§ DIRECTIVE
Copy out every one of the following entries word for word.

-------- STORED DATA

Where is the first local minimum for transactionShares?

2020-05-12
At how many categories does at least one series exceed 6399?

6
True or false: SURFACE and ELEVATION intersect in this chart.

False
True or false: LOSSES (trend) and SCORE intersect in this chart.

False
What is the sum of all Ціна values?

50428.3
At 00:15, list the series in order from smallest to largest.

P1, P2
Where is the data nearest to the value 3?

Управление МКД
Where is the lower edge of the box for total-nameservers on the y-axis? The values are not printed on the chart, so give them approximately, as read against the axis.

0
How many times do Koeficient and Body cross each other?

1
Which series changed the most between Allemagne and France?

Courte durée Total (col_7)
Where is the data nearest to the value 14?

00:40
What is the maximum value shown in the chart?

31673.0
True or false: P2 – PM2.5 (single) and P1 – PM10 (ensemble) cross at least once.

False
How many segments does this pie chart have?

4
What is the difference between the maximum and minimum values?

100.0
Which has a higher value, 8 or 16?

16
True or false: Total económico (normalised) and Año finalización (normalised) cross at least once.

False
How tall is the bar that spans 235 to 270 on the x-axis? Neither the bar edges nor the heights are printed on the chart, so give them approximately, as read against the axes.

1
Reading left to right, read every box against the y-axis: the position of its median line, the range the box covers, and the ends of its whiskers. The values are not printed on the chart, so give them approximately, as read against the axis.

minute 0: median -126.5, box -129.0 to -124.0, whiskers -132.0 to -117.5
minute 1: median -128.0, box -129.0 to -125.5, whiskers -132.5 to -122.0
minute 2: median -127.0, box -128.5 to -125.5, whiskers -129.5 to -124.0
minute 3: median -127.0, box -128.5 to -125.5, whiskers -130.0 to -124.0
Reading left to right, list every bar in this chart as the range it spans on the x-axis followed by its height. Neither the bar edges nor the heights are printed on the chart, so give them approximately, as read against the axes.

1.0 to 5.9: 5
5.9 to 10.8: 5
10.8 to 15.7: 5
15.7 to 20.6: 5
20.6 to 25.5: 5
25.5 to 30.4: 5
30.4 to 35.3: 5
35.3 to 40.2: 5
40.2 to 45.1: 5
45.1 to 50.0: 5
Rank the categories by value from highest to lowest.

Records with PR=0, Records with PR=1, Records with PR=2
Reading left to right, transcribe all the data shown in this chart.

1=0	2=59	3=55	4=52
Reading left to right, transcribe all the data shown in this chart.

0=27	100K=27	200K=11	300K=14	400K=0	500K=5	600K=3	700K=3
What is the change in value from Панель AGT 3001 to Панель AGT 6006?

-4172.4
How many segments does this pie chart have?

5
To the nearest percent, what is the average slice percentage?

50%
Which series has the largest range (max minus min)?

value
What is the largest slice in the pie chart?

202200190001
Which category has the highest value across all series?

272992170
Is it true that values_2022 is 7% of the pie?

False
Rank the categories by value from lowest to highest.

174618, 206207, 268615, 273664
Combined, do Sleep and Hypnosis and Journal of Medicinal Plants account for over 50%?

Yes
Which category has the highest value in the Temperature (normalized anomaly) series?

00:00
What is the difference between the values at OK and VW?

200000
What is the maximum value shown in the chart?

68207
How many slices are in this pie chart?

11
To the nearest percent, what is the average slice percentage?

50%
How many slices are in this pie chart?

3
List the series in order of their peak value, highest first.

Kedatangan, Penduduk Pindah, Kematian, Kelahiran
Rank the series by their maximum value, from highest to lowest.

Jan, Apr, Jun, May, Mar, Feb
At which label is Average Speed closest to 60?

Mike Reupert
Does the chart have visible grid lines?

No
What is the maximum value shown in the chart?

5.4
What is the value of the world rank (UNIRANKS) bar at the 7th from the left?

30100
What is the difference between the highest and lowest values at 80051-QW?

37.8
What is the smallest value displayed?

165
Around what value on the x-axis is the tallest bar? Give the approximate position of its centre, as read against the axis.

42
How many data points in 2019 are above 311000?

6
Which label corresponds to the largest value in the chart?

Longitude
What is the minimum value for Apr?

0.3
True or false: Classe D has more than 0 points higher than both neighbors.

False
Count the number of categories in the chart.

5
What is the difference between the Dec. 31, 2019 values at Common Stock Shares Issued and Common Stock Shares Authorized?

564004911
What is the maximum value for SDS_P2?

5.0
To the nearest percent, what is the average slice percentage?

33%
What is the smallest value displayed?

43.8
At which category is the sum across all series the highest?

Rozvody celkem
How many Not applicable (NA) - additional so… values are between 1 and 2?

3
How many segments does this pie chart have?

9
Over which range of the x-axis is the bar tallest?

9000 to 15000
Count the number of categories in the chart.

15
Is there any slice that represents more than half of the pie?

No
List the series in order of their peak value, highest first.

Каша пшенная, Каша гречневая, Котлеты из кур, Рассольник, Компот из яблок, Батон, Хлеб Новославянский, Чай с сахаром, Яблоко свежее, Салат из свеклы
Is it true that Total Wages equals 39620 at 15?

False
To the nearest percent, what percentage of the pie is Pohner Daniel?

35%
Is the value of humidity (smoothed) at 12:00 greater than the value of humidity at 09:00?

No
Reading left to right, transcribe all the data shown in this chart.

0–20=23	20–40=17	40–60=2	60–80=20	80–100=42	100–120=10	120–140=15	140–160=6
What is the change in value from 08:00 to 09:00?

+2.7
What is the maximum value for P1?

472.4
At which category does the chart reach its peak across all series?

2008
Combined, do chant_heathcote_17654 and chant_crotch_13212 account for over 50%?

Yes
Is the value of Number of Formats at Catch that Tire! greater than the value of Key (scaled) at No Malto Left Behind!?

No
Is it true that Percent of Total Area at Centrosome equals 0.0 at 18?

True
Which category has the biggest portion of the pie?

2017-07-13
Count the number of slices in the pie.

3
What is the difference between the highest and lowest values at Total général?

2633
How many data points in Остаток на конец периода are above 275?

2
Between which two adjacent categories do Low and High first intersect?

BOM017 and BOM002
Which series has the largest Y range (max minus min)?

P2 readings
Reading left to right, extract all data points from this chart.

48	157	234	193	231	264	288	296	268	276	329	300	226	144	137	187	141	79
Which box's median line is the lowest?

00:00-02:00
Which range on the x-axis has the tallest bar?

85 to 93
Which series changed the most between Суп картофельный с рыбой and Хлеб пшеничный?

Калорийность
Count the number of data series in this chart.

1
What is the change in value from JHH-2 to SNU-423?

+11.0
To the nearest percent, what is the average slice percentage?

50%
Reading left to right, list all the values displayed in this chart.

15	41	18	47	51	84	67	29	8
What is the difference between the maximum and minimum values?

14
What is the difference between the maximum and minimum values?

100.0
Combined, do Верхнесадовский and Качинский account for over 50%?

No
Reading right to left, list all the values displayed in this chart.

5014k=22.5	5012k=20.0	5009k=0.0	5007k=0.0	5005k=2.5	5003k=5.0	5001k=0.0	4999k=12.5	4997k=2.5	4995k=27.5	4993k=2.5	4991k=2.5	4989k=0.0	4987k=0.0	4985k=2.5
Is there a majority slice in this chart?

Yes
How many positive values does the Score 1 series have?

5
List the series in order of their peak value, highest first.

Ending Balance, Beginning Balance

----------------

§ WRITTEN REPLY
Where is the first local minimum for transactionShares?

2020-05-12
At how many categories does at least one series exceed 6399?

6
True or false: SURFACE and ELEVATION intersect in this chart.

False
True or false: LOSSES (trend) and SCORE intersect in this chart.

False
What is the sum of all Ціна values?

50428.3
At 00:15, list the series in order from smallest to largest.

P1, P2
Where is the data nearest to the value 3?

Управление МКД
Where is the lower edge of the box for total-nameservers on the y-axis? The values are not printed on the chart, so give them approximately, as read against the axis.

0
How many times do Koeficient and Body cross each other?

1
Which series changed the most between Allemagne and France?

Courte durée Total (col_7)
Where is the data nearest to the value 14?

00:40
What is the maximum value shown in the chart?

31673.0
True or false: P2 – PM2.5 (single) and P1 – PM10 (ensemble) cross at least once.

False
How many segments does this pie chart have?

4
What is the difference between the maximum and minimum values?

100.0
Which has a higher value, 8 or 16?

16
True or false: Total económico (normalised) and Año finalización (normalised) cross at least once.

False
How tall is the bar that spans 235 to 270 on the x-axis? Neither the bar edges nor the heights are printed on the chart, so give them approximately, as read against the axes.

1
Reading left to right, read every box against the y-axis: the position of its median line, the range the box covers, and the ends of its whiskers. The values are not printed on the chart, so give them approximately, as read against the axis.

minute 0: median -126.5, box -129.0 to -124.0, whiskers -132.0 to -117.5
minute 1: median -128.0, box -129.0 to -125.5, whiskers -132.5 to -122.0
minute 2: median -127.0, box -128.5 to -125.5, whiskers -129.5 to -124.0
minute 3: median -127.0, box -128.5 to -125.5, whiskers -130.0 to -124.0
Reading left to right, list every bar in this chart as the range it spans on the x-axis followed by its height. Neither the bar edges nor the heights are printed on the chart, so give them approximately, as read against the axes.

1.0 to 5.9: 5
5.9 to 10.8: 5
10.8 to 15.7: 5
15.7 to 20.6: 5
20.6 to 25.5: 5
25.5 to 30.4: 5
30.4 to 35.3: 5
35.3 to 40.2: 5
40.2 to 45.1: 5
45.1 to 50.0: 5
Rank the categories by value from highest to lowest.

Records with PR=0, Records with PR=1, Records with PR=2
Reading left to right, transcribe all the data shown in this chart.

1=0	2=59	3=55	4=52
Reading left to right, transcribe all the data shown in this chart.

0=27	100K=27	200K=11	300K=14	400K=0	500K=5	600K=3	700K=3
What is the change in value from Панель AGT 3001 to Панель AGT 6006?

-4172.4
How many segments does this pie chart have?

5
To the nearest percent, what is the average slice percentage?

50%
Which series has the largest range (max minus min)?

value
What is the largest slice in the pie chart?

202200190001
Which category has the highest value across all series?

272992170
Is it true that values_2022 is 7% of the pie?

False
Rank the categories by value from lowest to highest.

174618, 206207, 268615, 273664
Combined, do Sleep and Hypnosis and Journal of Medicinal Plants account for over 50%?

Yes
Which category has the highest value in the Temperature (normalized anomaly) series?

00:00
What is the difference between the values at OK and VW?

200000
What is the maximum value shown in the chart?

68207
How many slices are in this pie chart?

11
To the nearest percent, what is the average slice percentage?

50%
How many slices are in this pie chart?

3
List the series in order of their peak value, highest first.

Kedatangan, Penduduk Pindah, Kematian, Kelahiran
Rank the series by their maximum value, from highest to lowest.

Jan, Apr, Jun, May, Mar, Feb
At which label is Average Speed closest to 60?

Mike Reupert
Does the chart have visible grid lines?

No
What is the maximum value shown in the chart?

5.4
What is the value of the world rank (UNIRANKS) bar at the 7th from the left?

30100
What is the difference between the highest and lowest values at 80051-QW?

37.8
What is the smallest value displayed?

165
Around what value on the x-axis is the tallest bar? Give the approximate position of its centre, as read against the axis.

42
How many data points in 2019 are above 311000?

6
Which label corresponds to the largest value in the chart?

Longitude
What is the minimum value for Apr?

0.3
True or false: Classe D has more than 0 points higher than both neighbors.

False
Count the number of categories in the chart.

5
What is the difference between the Dec. 31, 2019 values at Common Stock Shares Issued and Common Stock Shares Authorized?

564004911
What is the maximum value for SDS_P2?

5.0
To the nearest percent, what is the average slice percentage?

33%
What is the smallest value displayed?

43.8
At which category is the sum across all series the highest?

Rozvody celkem
How many Not applicable (NA) - additional so… values are between 1 and 2?

3
How many segments does this pie chart have?

9
Over which range of the x-axis is the bar tallest?

9000 to 15000
Count the number of categories in the chart.

15
Is there any slice that represents more than half of the pie?

No
List the series in order of their peak value, highest first.

Каша пшенная, Каша гречневая, Котлеты из кур, Рассольник, Компот из яблок, Батон, Хлеб Новославянский, Чай с сахаром, Яблоко свежее, Салат из свеклы
Is it true that Total Wages equals 39620 at 15?

False
To the nearest percent, what percentage of the pie is Pohner Daniel?

35%
Is the value of humidity (smoothed) at 12:00 greater than the value of humidity at 09:00?

No
Reading left to right, transcribe all the data shown in this chart.

0–20=23	20–40=17	40–60=2	60–80=20	80–100=42	100–120=10	120–140=15	140–160=6
What is the change in value from 08:00 to 09:00?

+2.7
What is the maximum value for P1?

472.4
At which category does the chart reach its peak across all series?

2008
Combined, do chant_heathcote_17654 and chant_crotch_13212 account for over 50%?

Yes
Is the value of Number of Formats at Catch that Tire! greater than the value of Key (scaled) at No Malto Left Behind!?

No
Is it true that Percent of Total Area at Centrosome equals 0.0 at 18?

True
Which category has the biggest portion of the pie?

2017-07-13
Count the number of slices in the pie.

3
What is the difference between the highest and lowest values at Total général?

2633
How many data points in Остаток на конец периода are above 275?

2
Between which two adjacent categories do Low and High first intersect?

BOM017 and BOM002
Which series has the largest Y range (max minus min)?

P2 readings
Reading left to right, extract all data points from this chart.

48	157	234	193	231	264	288	296	268	276	329	300	226	144	137	187	141	79
Which box's median line is the lowest?

00:00-02:00
Which range on the x-axis has the tallest bar?

85 to 93
Which series changed the most between Суп картофельный с рыбой and Хлеб пшеничный?

Калорийность
Count the number of data series in this chart.

1
What is the change in value from JHH-2 to SNU-423?

+11.0
To the nearest percent, what is the average slice percentage?

50%
Reading left to right, list all the values displayed in this chart.

15	41	18	47	51	84	67	29	8
What is the difference between the maximum and minimum values?

14
What is the difference between the maximum and minimum values?

100.0
Combined, do Верхнесадовский and Качинский account for over 50%?

No
Reading right to left, list all the values displayed in this chart.

5014k=22.5	5012k=20.0	5009k=0.0	5007k=0.0	5005k=2.5	5003k=5.0	5001k=0.0	4999k=12.5	4997k=2.5	4995k=27.5	4993k=2.5	4991k=2.5	4989k=0.0	4987k=0.0	4985k=2.5
Is there a majority slice in this chart?

Yes
How many positive values does the Score 1 series have?

5
List the series in order of their peak value, highest first.

Ending Balance, Beginning Balance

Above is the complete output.